I’ve previously written about my preference for trunk based development, but no approach is without its challenges. With trunk based development the biggest challenge is timing.

What’s the problem?

If you have a monorepo and a large team, merging frequently can lead to some unexpected breakages. Maybe two developers are working on the same package, and change it in ways that are incompatible with each other. If the diffs don’t merge cleanly, it’s just a little frustrating. Whoever comes second has to make some changes. But if the changes do merge, they could break the build or cause tests to fail. Main is no longer working, and this could slow everyone down. If you have a monolith, or a mono-build, maybe nobody can deploy anything until this is fixed.

The problem here is semantic merge conflicts, conflicts that can be merged with git, but create issues when combined together. This may seem like it would be rare, after all, your codebase includes so many features and components, and there’s an infinite space of possible changes, so how likely is a collision.

This is where a smarter person with more free time would do some math. Calculate some probabilities. Prove that collisions get more likely the more frequently you push. They’d use the birthday paradox or something like that. But for now, I’ll just say: you’d be surprised.

Regardless, if you absolutely, positively must keep the trunk branch green, merge queues might be for you!

What is a merge queue?

A merge queue is a mechanism to manage merging of changes into your trunk branch. At its most basic, changes are tested and merged one-at-a-time, in the order they were enqueued.

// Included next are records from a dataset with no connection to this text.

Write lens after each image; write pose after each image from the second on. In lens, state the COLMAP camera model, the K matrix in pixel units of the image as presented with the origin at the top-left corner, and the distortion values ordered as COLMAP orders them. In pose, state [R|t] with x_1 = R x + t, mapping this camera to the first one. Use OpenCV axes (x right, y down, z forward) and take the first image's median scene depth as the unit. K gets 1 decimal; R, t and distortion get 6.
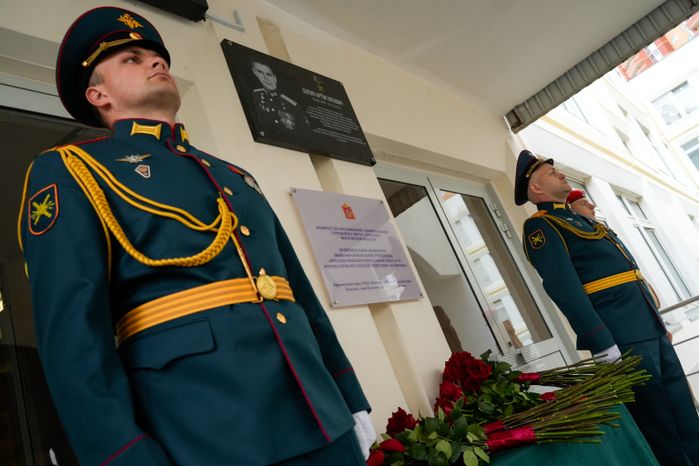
lens RADIAL K [[555.6, 0, 335.6], [0, 555.6, 239.6], [0, 0, 1]] dist [-0.026569, 0.010149]
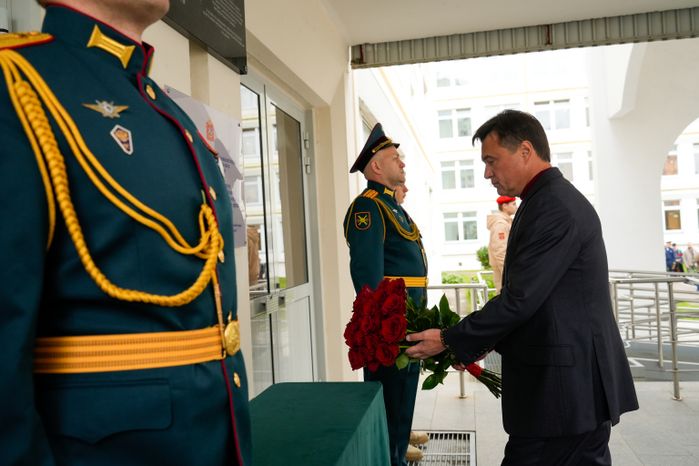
lens RADIAL K [[587.7, 0, 350.9], [0, 587.7, 248.5], [0, 0, 1]] dist [-0.019768, -0.012328]
pose [[0.806235, 0.299832, 0.509986, -0.195174], [-0.417580, 0.899064, 0.131570, -0.093513], [-0.419061, -0.319036, 0.850061, 0.101736]]
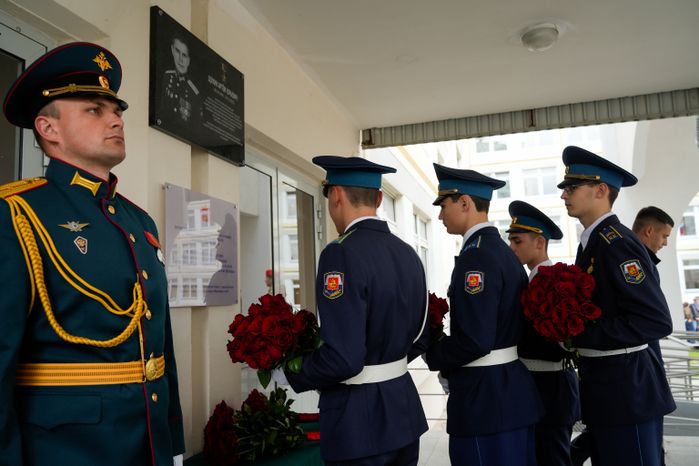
lens RADIAL K [[555.6, 0, 340.2], [0, 555.6, 243.4], [0, 0, 1]] dist [-0.026569, 0.010149]
pose [[0.852857, 0.354279, 0.383563, -0.144222], [-0.414203, 0.906312, 0.083867, -0.191666], [-0.317915, -0.230399, 0.919699, -0.088174]]
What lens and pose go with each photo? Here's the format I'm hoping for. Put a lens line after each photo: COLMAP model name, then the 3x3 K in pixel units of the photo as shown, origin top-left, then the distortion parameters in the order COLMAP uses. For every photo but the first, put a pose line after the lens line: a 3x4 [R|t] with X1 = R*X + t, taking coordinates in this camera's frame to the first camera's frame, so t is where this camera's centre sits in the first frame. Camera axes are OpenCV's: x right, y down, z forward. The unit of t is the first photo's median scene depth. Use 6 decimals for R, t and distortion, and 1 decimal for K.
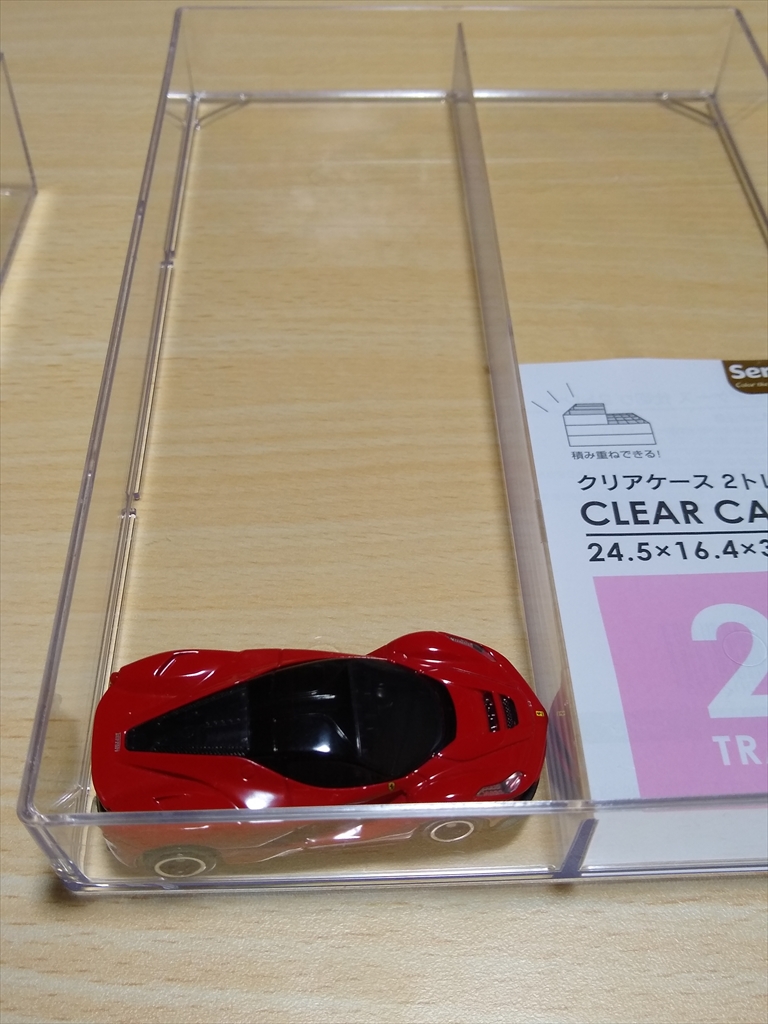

Before merging, the changes are rebased on the HEAD of the trunk, and a set of tests are run to verify that everything works. If everything passes, you merge. If anything fails, the change is booted from the queue. Either way you then move on to the next change.

This can be slow, so a slightly more advanced merge queue will batch changes. Instead of sitting idle waiting to reach the front of the queue, changes are batched together and tested as a group.

Let’s say we have three changes in the queue, A, B and C (I promise I tried to think of more fun labels). A is at the head of the queue, with B and C behind it. We rebase A onto the trunk, B onto A and C onto B. So with C as our head, we run all of our tests.

If the tests pass, can merge everything at once and pat ourselves on the back for getting a 3x performance improvement! If they fail, we need to figure out which change caused the problem. Another test run or two is needed. We might test A in isolation, and batch B and C. If A is the problem, we can boot it, if it passes, we merge it.

This can be made a little more efficient by running tests in parallel. In fact, GitHub merge queues will test each subsequent group in a batch all at once. A, A+B, A+B+C, all running at the same time. A passes? Great, merge it.

What can go wrong?

If everything always passes, merge queues are great! Batches go through quickly, everyone is happy. But as soon as something fails, at least one change must be booted, and the whole queue has to be re-tested. If this keeps happening, the queue can be totally blocked, with nothing able to merge.

Know someone who’s using a merge queue? Ask them about flaky tests. They’ll probably have a horror story or two.

Even if everything always passes, you do still need to wait for tests. If you’re automatically running tests during the review process, this means every change has to wait at least 2x the average duration of your test process. Your tests need to be fast, or you’re going to be very limited in how many changes you can merge per day.

Planning your merge queue

The faster your merge queue, the better. At the end of the day, this means you want to run as few tests as possible, especially in the case of a failure.

When running tests against a change in review, you want to make sure every test runs, regardless of failures. This lets you see the big picture and make your fix comprehensive. In a merge queue, you want the opposite. Fail fast, get it out, move on.

When do you need a merge queue?

How do you decide if you need a merge queue? It comes down to the impact of those semantic merge conflicts.

If your code is split into many repos, then they could each have their own merge queue with minimal overhead. Merge queues be a useful protection measure that doesn’t really impact the flow of changes.

If you have a monorepo, it needs a little more consideration. If you have a monolithic build, deployment or test suite, then the impact of a conflict can be huge, so a merge queue would be well worth the effort.

If your monorepo contains a set of loosely coupled microservices, each with their own build, tests and deployment, then semantic conflicts are either less likely, or have less impact. A merge queue would only slow you down in this case. Any conflicts could be fixed in follow up changes by the affected team, and other teams probably wouldn’t even notice.

Maybe the biggest indicator that a merge queue would help you, is if not having one is already causing you significant pain.